# What needs to be done
All records that follow are to be output exactly.

··· Given data ···

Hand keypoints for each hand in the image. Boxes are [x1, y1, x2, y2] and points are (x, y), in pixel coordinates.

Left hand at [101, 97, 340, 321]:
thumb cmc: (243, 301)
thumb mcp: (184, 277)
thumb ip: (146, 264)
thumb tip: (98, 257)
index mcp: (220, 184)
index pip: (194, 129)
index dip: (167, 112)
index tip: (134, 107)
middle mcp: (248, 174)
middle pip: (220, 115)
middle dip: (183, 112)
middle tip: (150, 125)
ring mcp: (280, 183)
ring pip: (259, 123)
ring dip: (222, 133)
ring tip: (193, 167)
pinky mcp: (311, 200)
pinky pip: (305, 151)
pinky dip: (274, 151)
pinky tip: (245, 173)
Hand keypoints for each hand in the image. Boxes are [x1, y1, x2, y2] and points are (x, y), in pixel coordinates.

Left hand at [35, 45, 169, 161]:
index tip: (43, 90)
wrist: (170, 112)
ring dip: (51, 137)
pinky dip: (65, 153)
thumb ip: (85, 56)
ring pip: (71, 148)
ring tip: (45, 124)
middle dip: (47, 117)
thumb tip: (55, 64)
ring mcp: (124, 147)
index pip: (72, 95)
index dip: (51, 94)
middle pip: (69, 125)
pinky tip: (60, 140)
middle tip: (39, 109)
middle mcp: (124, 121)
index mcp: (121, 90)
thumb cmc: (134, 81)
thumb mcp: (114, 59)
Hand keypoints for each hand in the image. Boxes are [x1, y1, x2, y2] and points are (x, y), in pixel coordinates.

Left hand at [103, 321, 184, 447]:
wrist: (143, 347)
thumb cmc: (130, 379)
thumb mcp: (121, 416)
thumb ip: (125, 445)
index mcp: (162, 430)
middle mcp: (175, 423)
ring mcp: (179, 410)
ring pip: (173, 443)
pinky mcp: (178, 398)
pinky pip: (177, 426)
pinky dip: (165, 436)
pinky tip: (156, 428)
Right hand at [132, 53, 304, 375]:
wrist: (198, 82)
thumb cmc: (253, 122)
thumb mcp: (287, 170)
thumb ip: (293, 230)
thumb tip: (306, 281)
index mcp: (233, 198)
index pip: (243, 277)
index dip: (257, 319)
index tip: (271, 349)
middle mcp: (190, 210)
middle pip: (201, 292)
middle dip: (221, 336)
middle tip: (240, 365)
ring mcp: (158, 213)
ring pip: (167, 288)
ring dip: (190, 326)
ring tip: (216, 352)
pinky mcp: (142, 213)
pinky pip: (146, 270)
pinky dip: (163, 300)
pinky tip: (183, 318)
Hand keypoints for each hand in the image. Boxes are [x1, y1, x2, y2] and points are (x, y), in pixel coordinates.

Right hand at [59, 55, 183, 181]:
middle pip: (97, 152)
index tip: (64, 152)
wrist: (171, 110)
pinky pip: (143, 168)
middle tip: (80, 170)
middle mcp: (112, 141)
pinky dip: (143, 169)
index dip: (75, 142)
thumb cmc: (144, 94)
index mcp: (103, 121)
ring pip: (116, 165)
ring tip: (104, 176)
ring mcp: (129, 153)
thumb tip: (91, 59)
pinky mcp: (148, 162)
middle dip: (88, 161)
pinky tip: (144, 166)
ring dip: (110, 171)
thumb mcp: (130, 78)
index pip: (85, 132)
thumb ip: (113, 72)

···

# Exercise solution
Hand keypoints for each hand in the image. Boxes are [x1, y1, x2, y2] and points are (x, y), in pixel coordinates.

Left hand at [101, 97, 340, 321]:
thumb cmc: (243, 301)
thumb mcp: (184, 277)
thumb ip: (146, 264)
thumb tip: (98, 257)
index mcp: (220, 184)
index pip: (194, 129)
index dip: (167, 112)
index tip: (134, 107)
middle mcp: (248, 174)
middle pip: (220, 115)
middle dip: (183, 112)
middle tip: (150, 125)
ring mcp: (280, 183)
ring pip: (259, 123)
ring dip: (222, 133)
ring tip: (193, 167)
pinky mcp: (311, 200)
pinky pip: (305, 151)
pinky dip: (274, 151)
pinky tip: (245, 173)
Hand keypoints for each hand in the image. Boxes are [x1, y1, x2, y2] and points are (x, y), in pixel coordinates.

Left hand at [35, 45, 169, 161]:
index tip: (43, 90)
wrist: (170, 112)
ring dip: (51, 137)
pinky dip: (65, 153)
thumb ip: (85, 56)
ring pip: (71, 148)
ring tip: (45, 124)
middle dip: (47, 117)
thumb tip: (55, 64)
ring mcp: (124, 147)
index pip: (72, 95)
index dip: (51, 94)
middle pip: (69, 125)
pinky tip: (60, 140)
middle tip: (39, 109)
middle mcp: (124, 121)
index mcp: (121, 90)
thumb cmc: (134, 81)
thumb mcp: (114, 59)
Hand keypoints for each hand in the image. Boxes are [x1, y1, x2, y2] and points are (x, y), in pixel coordinates.

Left hand at [103, 321, 184, 447]:
wrist: (143, 347)
thumb cmc: (130, 379)
thumb mcp: (121, 416)
thumb ip: (125, 445)
index mcp: (162, 430)
middle mcp: (175, 423)
ring mcp: (179, 410)
ring pip: (173, 443)
pinky mcp: (178, 398)
pinky pip: (177, 426)
pinky dip: (165, 436)
pinky tip: (156, 428)
Right hand at [132, 53, 304, 375]:
wrist: (198, 82)
thumb cmc: (253, 122)
thumb mcp: (287, 170)
thumb ip: (293, 230)
thumb tip: (306, 281)
index mcp: (233, 198)
index pip: (243, 277)
index dip: (257, 319)
index tip: (271, 349)
middle mcp: (190, 210)
middle pip: (201, 292)
middle dip: (221, 336)
middle tip: (240, 365)
ring mcp: (158, 213)
ring pip: (167, 288)
ring dip: (190, 326)
ring tip: (216, 352)
pinky mcp: (142, 213)
pinky pip: (146, 270)
pinky dip: (163, 300)
pinky tip: (183, 318)
Hand keypoints for each hand in the image. Boxes are [x1, y1, x2, y2] and points are (x, y), in pixel coordinates.

Right hand at [59, 55, 183, 181]:
middle pip: (97, 152)
index tip: (64, 152)
wrist: (171, 110)
pinky pip: (143, 168)
middle tip: (80, 170)
middle mcp: (112, 141)
pinky dip: (143, 169)
index dip: (75, 142)
thumb cmc: (144, 94)
index mcp: (103, 121)
ring pip: (116, 165)
ring tip: (104, 176)
ring mcp: (129, 153)
thumb tip: (91, 59)
pinky mcp: (148, 162)
middle dip: (88, 161)
pinky tip: (144, 166)
ring dip: (110, 171)
thumb mcp: (130, 78)
index pip: (85, 132)
thumb ip: (113, 72)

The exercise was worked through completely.